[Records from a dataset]
• • •

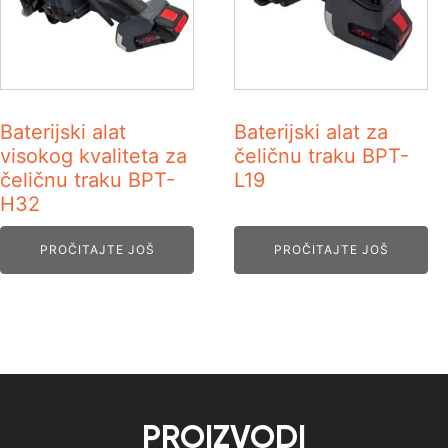
Baterijski alat
Baterijski alat za
visokog kvaliteta za
čeličnu traku BPT-
čeličnu traku BPT-
L19
H32
PROČITAJTE JOŠ
PROČITAJTE JOŠ
PROIZVODI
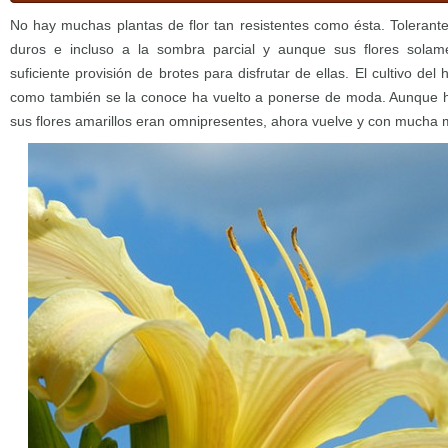
No hay muchas plantas de flor tan resistentes como ésta. Tolerante
duros e incluso a la sombra parcial y aunque sus flores sola
suficiente provisión de brotes para disfrutar de ellas. El cultivo de
como también se la conoce ha vuelto a ponerse de moda. Aunque ha
sus flores amarillos eran omnipresentes, ahora vuelve y con mucha 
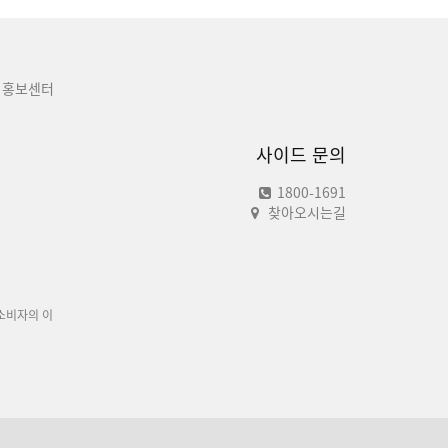
홍보센터
사이드 문의
1800-1691
찾아오시는길
소비자의 이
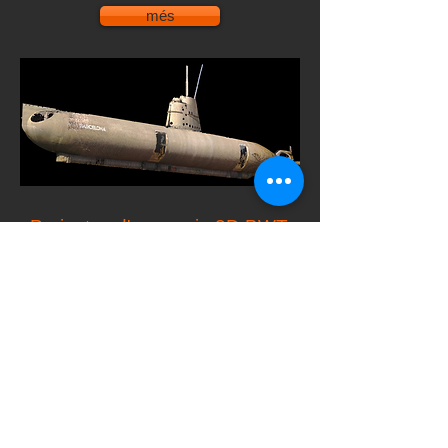
més
Projectes d'escaneig 3D BWT
(Ballast Water Treatment)
La clau per a la utilització competitiva és
poder capturar en 3D l'embarcació "en
funcionament" de forma ràpida, precisa i
econòmica. La disponibilitat primerenca
d'estudis 3D detallats i precisos a partir
de dades d'escaneig làser permet a les
drassanes avançar-se a planificar el
projecte, dissenyar el recondicionament i
adquirir materials llestos per començar a
treballar tan bon punt el vaixell arribi al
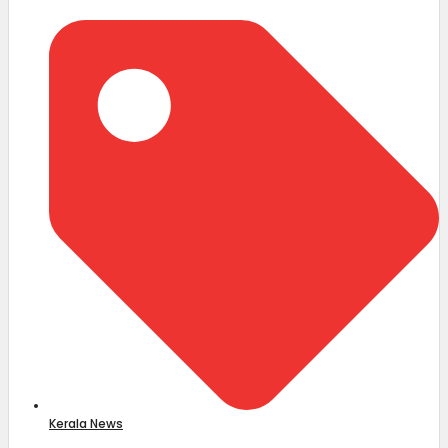
Kerala News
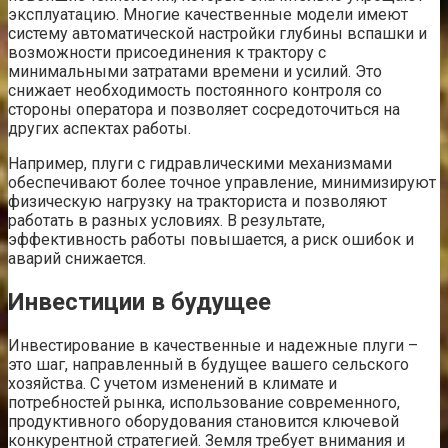
эксплуатацию. Многие качественные модели имеют
систему автоматической настройки глубины вспашки и
возможности присоединения к трактору с
минимальными затратами времени и усилий. Это
снижает необходимость постоянного контроля со
стороны оператора и позволяет сосредоточиться на
других аспектах работы.
Например, плуги с гидравлическими механизмами
обеспечивают более точное управление, минимизируют
физическую нагрузку на тракториста и позволяют
работать в разных условиях. В результате,
эффективность работы повышается, а риск ошибок и
аварий снижается.
Инвестиции в будущее
Инвестирование в качественные и надежные плуги –
это шаг, направленный в будущее вашего сельского
хозяйства. С учетом изменений в климате и
потребностей рынка, использование современного,
продуктивного оборудования становится ключевой
конкурентной стратегией. Земля требует внимания и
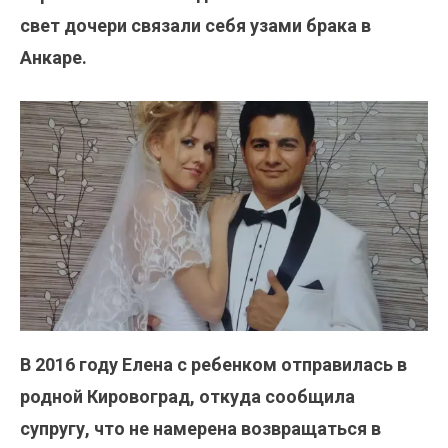
свет дочери связали себя узами брака в
Анкаре.
В 2016 году Елена с ребенком отправилась в
родной Кировоград, откуда сообщила
супругу, что не намерена возвращаться в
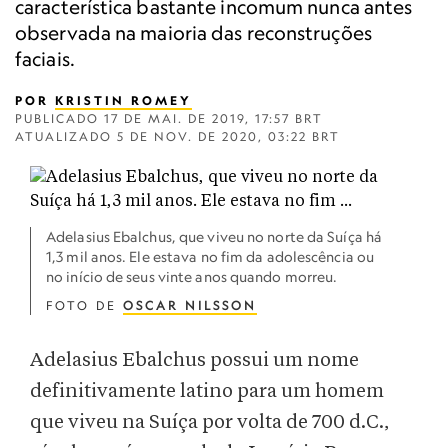
característica bastante incomum nunca antes
observada na maioria das reconstruções
faciais.
POR
KRISTIN ROMEY
PUBLICADO
17 DE MAI. DE 2019, 17:57 BRT
ATUALIZADO
5 DE NOV. DE 2020, 03:22 BRT
Adelasius Ebalchus, que viveu no norte da Suíça há
1,3 mil anos. Ele estava no fim da adolescência ou
no início de seus vinte anos quando morreu.
FOTO DE
OSCAR NILSSON
Adelasius Ebalchus possui um nome
definitivamente latino para um homem
que viveu na Suíça por volta de 700 d.C.,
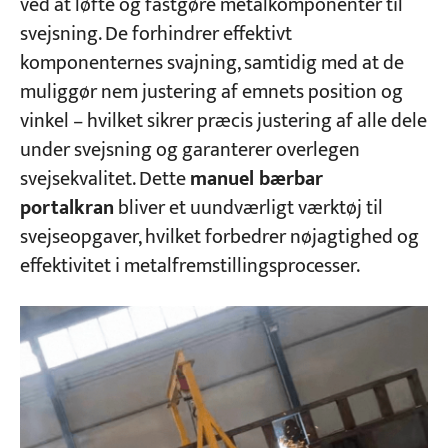
ved at løfte og fastgøre metalkomponenter til
svejsning. De forhindrer effektivt
komponenternes svajning, samtidig med at de
muliggør nem justering af emnets position og
vinkel – hvilket sikrer præcis justering af alle dele
under svejsning og garanterer overlegen
svejsekvalitet. Dette
manuel bærbar
portalkran
bliver et uundværligt værktøj til
svejseopgaver, hvilket forbedrer nøjagtighed og
effektivitet i metalfremstillingsprocesser.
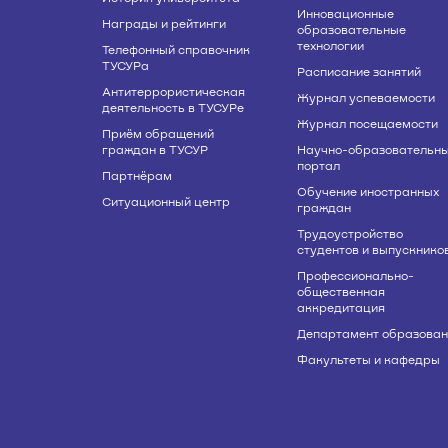
Инновационные
Награды и рейтинги
образовательные
технологии
Телефонный справочник
ТУСУРа
Расписание занятий
Антитеррористическая
Журнал успеваемости
деятельность в ТУСУРе
Журнал посещаемости
Приём обращений
граждан в ТУСУР
Научно-образовательн
портал
Партнёрам
Обучение иностранных
Ситуационный центр
граждан
Трудоустройство
студентов и выпускнико
Профессионально-
общественная
аккредитация
Департамент образован
Факультеты и кафедры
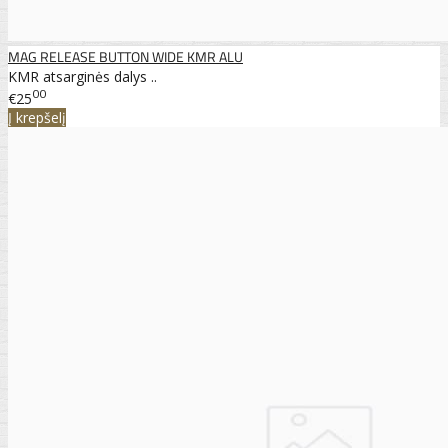
MAG RELEASE BUTTON WIDE KMR ALU
KMR atsarginės dalys ..
00
€25
Į krepšelį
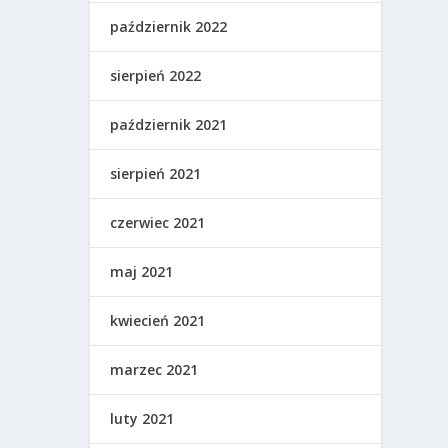
październik 2022
sierpień 2022
październik 2021
sierpień 2021
czerwiec 2021
maj 2021
kwiecień 2021
marzec 2021
luty 2021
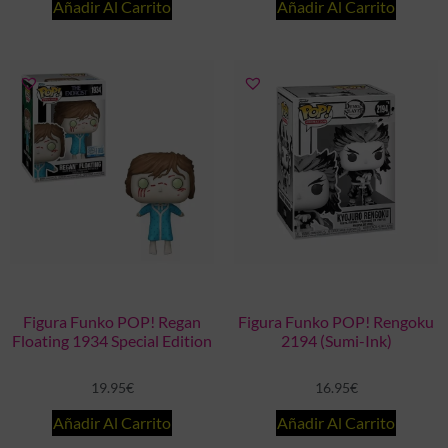
Añadir Al Carrito
Añadir Al Carrito
Figura Funko POP! Regan
Figura Funko POP! Rengoku
Floating 1934 Special Edition
2194 (Sumi-Ink)
19.95
€
16.95
€
Añadir Al Carrito
Añadir Al Carrito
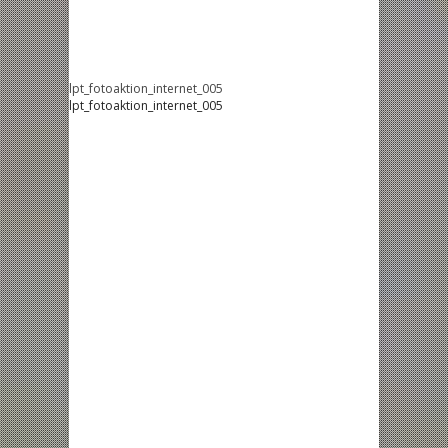
lpt_fotoaktion_internet_005
lpt_fotoaktion_internet_005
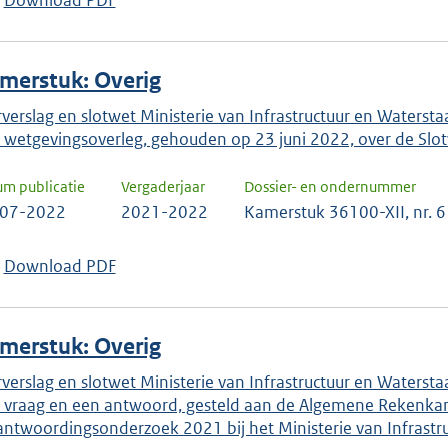
Download PDF
merstuk: Overig
rverslag en slotwet Ministerie van Infrastructuur en Waterst
 wetgevingsoverleg, gehouden op 23 juni 2022, over de Slot
um publicatie
Vergaderjaar
Dossier- en ondernummer
-07-2022
2021-2022
Kamerstuk 36100-XII, nr. 6
Download PDF
merstuk: Overig
rverslag en slotwet Ministerie van Infrastructuur en Waterst
 vraag en een antwoord, gesteld aan de Algemene Rekenkame
antwoordingsonderzoek 2021 bij het Ministerie van Infrastr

• • •

= Your goal =
Could you express the lines of the material as a JSON list of strings, one string per line and no blank lines, starting with the line containing "No hay muchas" and going on through the line containing "Kerala News"? Keep the pictures out of the list.

= Result of this exercise =
[
  "No hay muchas plantas de flor tan resistentes como ésta. Tolerante",
  "duros e incluso a la sombra parcial y aunque sus flores sola",
  "suficiente provisión de brotes para disfrutar de ellas. El cultivo de",
  "como también se la conoce ha vuelto a ponerse de moda. Aunque ha",
  "sus flores amarillos eran omnipresentes, ahora vuelve y con mucha ",
  "홍보센터",
  "사이드 문의",
  "1800-1691",
  "찾아오시는길",
  "소비자의 이",
  "més",
  "Projectes d'escaneig 3D BWT",
  "(Ballast Water Treatment)",
  "La clau per a la utilització competitiva és",
  "poder capturar en 3D l'embarcació \"en",
  "funcionament\" de forma ràpida, precisa i",
  "econòmica. La disponibilitat primerenca",
  "d'estudis 3D detallats i precisos a partir",
  "de dades d'escaneig làser permet a les",
  "drassanes avançar-se a planificar el",
  "projecte, dissenyar el recondicionament i",
  "adquirir materials llestos per començar a",
  "treballar tan bon punt el vaixell arribi al",
  "Kerala News"
]